那她課本上的那些男人字跡的筆記到底是誰寫的?
白裴川想來想去,最終將目光定格在霍則遇身上。
好像也只能是他了。
白裴川到醫院實習也有段時間了,他所知道的宋幼瓊熟悉的軍區醫院的人,除了王老太太之外,也就只有霍則遇了。
白裴川感覺自己的心臟像是被一隻大手猛地捏緊,就連喉嚨都彷彿被人掐緊了一般,一時間有些呼吸不過來,垂在身側的手緊了又緊。
偏偏田珞珞和高嫻君二人還在八卦的興頭上,完全沒注意到他的情緒變化,還在繼續追問著。
白裴川不是看不出來,這兩個女的表面上是在八卦他和宋幼瓊,實際上就像從前圍繞在他身邊的那些女生一樣,最感興趣的其實是他。
她們像是在試探有沒有機會。
放在從前,白裴川三言兩語就能將這種情況處理好。
既不傷害對方的面子,又能讓對方記著自己的好,即便被拒絕了,也還是對他念念不忘。
但此時此刻,白裴川實在沒那份心情應付,甚至覺得這兩個女的聒噪得很。
田珞珞原本說話就細聲細氣的,語調柔柔糯糯,加上她原本就很崇拜喜歡白學長,在他面前,她說起話來,不免更輕更柔了幾分。
那語調猛地一聽,倒有幾分像是在撒嬌。
白裴川基本已經習慣了身邊女生圍繞的感覺,放在從前,他根本不會在意身邊的女生跟他說話是什麼語調,做了什麼動作,拋了什麼眼神。

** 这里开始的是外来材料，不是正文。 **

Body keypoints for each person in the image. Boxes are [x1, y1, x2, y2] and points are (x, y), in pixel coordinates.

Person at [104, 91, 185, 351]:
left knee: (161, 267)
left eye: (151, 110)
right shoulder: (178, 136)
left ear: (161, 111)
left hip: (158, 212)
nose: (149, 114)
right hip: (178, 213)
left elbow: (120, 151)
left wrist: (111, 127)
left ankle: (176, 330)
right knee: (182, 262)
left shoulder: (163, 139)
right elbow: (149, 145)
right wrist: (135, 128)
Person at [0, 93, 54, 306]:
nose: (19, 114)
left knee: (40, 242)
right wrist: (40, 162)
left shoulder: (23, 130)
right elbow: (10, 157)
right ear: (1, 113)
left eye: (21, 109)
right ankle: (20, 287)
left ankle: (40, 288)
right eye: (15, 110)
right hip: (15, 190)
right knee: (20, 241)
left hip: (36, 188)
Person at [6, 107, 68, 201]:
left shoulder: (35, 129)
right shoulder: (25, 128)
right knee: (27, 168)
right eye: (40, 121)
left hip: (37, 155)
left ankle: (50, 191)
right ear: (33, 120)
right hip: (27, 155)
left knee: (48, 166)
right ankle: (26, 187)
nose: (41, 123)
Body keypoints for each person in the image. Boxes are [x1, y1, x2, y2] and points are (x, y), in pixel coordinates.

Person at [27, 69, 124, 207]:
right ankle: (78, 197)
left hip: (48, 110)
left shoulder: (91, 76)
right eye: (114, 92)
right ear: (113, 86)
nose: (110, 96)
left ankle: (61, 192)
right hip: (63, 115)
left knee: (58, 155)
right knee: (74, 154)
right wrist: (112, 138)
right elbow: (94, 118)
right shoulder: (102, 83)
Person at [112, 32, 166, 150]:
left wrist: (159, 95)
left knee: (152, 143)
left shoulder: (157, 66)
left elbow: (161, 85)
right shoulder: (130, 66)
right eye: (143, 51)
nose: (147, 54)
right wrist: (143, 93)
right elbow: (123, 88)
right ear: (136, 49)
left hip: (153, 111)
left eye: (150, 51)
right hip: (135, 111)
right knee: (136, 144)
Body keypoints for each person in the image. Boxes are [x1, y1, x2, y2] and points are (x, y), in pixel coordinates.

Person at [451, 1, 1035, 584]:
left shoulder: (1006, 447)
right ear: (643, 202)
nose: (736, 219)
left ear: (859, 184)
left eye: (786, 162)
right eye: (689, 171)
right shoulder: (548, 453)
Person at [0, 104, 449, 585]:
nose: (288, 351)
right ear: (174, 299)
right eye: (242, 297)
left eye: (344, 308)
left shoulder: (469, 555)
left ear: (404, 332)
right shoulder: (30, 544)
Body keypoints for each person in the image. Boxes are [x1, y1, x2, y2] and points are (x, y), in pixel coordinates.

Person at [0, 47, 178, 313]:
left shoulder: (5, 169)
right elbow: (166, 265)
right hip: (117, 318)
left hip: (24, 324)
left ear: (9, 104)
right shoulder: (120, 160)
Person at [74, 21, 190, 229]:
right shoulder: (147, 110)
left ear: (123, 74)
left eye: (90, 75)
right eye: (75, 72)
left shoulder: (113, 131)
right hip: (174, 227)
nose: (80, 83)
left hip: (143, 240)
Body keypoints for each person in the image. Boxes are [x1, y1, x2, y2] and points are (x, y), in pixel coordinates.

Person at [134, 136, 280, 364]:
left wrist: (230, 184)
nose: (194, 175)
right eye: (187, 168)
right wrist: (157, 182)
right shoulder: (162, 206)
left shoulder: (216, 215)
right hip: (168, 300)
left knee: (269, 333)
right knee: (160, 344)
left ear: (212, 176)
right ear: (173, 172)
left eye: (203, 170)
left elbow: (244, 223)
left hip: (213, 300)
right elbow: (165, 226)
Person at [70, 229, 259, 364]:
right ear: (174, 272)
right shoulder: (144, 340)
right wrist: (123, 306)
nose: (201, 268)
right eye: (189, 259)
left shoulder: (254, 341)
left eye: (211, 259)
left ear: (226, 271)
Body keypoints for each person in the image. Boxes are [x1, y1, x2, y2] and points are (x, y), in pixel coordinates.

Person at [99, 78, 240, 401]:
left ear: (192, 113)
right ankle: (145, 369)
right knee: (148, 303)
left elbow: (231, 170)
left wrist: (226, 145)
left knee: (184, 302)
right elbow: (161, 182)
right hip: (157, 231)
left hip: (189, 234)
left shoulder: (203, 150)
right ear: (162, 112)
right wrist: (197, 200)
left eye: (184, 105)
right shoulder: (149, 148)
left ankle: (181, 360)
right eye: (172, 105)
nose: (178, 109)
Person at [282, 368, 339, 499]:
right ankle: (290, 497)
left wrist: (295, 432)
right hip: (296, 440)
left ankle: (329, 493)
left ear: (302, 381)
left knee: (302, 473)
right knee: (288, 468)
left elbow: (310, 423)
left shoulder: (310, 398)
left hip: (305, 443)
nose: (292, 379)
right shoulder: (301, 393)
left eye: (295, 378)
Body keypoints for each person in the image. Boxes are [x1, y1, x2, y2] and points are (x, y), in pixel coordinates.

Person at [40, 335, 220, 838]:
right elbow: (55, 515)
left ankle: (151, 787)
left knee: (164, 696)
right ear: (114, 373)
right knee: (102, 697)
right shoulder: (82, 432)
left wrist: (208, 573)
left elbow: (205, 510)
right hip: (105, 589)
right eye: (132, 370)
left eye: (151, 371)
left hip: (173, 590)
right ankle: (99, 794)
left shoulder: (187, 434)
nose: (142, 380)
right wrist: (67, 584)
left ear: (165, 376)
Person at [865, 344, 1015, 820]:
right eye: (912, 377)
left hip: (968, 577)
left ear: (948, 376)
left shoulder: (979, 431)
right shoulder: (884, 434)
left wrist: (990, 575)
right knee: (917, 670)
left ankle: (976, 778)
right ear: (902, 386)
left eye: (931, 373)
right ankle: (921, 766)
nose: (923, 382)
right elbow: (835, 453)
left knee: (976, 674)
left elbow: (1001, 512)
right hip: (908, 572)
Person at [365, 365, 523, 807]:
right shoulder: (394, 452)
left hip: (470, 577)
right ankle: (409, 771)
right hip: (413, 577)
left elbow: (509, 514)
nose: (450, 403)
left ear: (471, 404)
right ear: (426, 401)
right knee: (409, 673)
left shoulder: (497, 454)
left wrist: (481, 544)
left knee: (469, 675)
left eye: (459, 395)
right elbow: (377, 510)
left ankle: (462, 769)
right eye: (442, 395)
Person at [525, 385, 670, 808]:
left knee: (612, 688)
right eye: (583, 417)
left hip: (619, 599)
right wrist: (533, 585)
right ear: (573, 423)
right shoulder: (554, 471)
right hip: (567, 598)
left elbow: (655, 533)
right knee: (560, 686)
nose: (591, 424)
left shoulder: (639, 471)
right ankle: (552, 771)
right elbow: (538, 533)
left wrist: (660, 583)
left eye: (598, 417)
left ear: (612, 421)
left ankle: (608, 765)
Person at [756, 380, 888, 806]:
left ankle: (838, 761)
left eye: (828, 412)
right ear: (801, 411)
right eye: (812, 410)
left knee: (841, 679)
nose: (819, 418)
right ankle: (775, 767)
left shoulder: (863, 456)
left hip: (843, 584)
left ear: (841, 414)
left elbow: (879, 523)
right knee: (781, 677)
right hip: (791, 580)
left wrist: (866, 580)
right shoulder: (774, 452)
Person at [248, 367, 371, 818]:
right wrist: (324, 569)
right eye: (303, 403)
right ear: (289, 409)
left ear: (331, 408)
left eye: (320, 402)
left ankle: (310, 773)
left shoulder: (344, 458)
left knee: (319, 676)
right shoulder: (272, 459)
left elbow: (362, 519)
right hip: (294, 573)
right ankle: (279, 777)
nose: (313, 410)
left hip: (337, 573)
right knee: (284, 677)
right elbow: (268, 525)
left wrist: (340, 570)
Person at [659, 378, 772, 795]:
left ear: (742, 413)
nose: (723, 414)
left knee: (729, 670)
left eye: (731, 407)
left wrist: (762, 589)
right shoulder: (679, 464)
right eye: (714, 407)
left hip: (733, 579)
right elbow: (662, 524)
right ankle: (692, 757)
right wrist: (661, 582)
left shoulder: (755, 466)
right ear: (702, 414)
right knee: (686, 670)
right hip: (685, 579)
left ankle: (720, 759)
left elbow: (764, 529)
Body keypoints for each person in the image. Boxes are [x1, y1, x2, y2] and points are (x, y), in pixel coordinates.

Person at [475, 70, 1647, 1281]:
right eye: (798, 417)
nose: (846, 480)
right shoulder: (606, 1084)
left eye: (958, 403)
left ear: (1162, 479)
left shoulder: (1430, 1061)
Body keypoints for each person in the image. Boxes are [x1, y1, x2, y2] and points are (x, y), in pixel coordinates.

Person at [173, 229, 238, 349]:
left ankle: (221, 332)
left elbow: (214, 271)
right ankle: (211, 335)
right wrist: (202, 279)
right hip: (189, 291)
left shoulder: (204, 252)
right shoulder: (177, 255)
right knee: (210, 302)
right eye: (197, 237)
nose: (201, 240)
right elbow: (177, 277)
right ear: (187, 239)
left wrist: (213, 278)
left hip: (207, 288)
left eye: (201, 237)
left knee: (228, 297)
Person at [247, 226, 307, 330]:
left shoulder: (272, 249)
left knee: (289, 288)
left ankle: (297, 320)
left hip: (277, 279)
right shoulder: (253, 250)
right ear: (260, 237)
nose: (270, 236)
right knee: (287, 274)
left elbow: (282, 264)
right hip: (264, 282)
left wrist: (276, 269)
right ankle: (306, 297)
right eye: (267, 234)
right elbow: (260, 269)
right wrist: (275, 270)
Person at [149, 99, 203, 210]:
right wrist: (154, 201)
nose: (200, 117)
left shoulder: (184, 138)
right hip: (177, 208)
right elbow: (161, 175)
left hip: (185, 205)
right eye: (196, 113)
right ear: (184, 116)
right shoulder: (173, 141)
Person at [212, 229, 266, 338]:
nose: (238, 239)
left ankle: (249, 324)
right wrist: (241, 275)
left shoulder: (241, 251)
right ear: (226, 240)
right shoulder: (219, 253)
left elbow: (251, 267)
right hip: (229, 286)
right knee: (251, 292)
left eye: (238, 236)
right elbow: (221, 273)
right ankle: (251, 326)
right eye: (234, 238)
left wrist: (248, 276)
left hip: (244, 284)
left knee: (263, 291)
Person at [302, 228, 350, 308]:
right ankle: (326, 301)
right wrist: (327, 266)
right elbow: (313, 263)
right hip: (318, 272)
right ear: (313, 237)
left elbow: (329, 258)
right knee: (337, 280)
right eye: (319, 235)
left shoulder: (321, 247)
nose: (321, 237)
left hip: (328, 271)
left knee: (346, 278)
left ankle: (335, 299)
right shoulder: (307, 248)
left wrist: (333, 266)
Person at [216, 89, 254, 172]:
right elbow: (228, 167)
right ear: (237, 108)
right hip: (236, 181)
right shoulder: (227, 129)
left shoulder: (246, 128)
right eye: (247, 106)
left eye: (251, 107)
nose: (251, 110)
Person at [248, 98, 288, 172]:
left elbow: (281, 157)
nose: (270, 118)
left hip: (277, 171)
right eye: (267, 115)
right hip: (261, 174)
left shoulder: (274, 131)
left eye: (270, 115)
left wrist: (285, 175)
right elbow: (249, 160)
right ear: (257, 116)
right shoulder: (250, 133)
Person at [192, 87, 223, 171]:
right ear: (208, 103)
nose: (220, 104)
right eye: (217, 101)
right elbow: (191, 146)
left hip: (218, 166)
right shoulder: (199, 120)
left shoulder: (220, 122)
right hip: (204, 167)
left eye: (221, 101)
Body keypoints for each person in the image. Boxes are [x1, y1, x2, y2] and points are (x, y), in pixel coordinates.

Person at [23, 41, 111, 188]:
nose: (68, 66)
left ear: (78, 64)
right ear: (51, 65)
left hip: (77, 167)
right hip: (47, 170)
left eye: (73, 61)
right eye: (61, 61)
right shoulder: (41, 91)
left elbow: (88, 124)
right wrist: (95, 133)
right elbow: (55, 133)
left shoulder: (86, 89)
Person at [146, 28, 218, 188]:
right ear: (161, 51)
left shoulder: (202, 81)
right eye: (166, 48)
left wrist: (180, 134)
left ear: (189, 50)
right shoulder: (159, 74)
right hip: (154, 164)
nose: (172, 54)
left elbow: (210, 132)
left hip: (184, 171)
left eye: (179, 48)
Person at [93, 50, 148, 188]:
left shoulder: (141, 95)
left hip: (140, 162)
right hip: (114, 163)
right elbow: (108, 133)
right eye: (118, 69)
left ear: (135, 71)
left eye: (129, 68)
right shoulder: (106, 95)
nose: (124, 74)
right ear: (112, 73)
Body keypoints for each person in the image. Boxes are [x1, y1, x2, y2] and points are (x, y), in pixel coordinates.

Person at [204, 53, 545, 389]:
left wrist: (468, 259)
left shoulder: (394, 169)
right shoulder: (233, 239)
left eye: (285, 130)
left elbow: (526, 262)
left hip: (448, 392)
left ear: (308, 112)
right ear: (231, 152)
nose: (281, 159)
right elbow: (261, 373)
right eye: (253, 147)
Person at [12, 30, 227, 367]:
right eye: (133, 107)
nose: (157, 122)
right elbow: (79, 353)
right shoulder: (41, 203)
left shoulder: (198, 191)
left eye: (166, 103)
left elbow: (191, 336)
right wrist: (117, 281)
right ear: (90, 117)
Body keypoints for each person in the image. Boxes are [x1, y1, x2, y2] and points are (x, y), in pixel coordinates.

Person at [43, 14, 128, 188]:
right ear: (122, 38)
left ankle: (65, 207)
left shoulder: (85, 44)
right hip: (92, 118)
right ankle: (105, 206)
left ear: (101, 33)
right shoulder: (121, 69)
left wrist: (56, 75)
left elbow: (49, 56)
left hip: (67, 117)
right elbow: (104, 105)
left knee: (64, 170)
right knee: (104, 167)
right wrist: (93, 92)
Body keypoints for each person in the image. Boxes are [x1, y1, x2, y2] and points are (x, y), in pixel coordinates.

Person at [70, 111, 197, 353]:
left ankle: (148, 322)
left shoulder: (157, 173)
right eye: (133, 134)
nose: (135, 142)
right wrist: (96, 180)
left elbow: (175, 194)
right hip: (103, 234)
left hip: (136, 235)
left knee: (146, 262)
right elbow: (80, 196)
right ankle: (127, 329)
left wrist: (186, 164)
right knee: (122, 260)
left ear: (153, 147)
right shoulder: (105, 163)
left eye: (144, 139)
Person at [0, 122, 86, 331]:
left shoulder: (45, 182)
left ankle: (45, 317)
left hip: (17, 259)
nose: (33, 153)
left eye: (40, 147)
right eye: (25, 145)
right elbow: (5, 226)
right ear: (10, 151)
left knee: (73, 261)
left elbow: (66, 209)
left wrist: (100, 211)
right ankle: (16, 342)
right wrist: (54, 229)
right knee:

畢竟這些東西他早就免疫了,有的時候,甚至一個女生在自己面前說了半天的話,他可能連對方身上穿了什麼衣服都注意不到。
所以學生時代,每次放學的時候,恰好聽到女生偷偷討論明天要穿什麼來,和他一組做學習討論,或是要特意打扮一下來見他,給他送情書的時候,他只覺得無聊和可笑。
不論面對誰,白裴川都是點頭微笑,然後不著痕跡地拒絕。
然而今日,大概是因為心情煩躁的緣故,這些細節在眼前一再放大,變得格外令人煩躁。
就連這細聲細氣嗲嗲的聲音也格外讓他討厭。
他不免微微眯起眼睛打量田珞珞。
長相比不上宋幼瓊明豔大方,小家小氣的,皮膚比不上宋幼瓊白,也不如宋幼瓊會穿衣服。
——這麼多顏色,花裡胡哨的穿在一起,簡直像是開滿了雜花的花園,看著只會讓人覺得眼暈。
還有這雙鞋,邊緣都髒成那樣了,也不知道刷一刷,聲音更是比不上宋幼瓊清脆悅耳。
在白裴川眼裡,這個田珞珞簡直從頭到腳全都是缺點,完全沒有一點可取之處。
這樣的人簡直是在浪費,她的時間。
如果不是看在她和宋幼瓊是好朋友的份上,他絕對忍不到現在。
白裴川一邊想,面色不由自主地冷了下來,嘴角繃成一條趨近於平直的線。
他天生習慣了,不會將厭惡表現的太明顯,但這副表情看起來還是有些嚴肅。